Dataset records: Begin

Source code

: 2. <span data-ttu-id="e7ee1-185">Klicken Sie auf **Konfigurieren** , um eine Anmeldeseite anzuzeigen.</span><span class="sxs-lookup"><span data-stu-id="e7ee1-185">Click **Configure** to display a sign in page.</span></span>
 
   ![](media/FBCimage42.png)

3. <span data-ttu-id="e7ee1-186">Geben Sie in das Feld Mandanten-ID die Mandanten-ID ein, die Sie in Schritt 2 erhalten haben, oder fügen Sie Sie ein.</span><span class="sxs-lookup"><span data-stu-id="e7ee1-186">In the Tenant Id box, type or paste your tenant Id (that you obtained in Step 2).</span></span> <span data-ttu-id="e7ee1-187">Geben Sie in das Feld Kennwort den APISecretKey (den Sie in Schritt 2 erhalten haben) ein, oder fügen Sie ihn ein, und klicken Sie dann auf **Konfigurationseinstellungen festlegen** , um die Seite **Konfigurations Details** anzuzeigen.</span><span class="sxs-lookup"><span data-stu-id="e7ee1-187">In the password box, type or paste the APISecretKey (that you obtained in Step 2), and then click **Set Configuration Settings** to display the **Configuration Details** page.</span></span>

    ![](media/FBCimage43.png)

Dataset records: End

• _Request_: Please show every line of the records that holds the word "media".

• _Answer to this task_:
   ![](media/FBCimage42.png)
    ![](media/FBCimage43.png)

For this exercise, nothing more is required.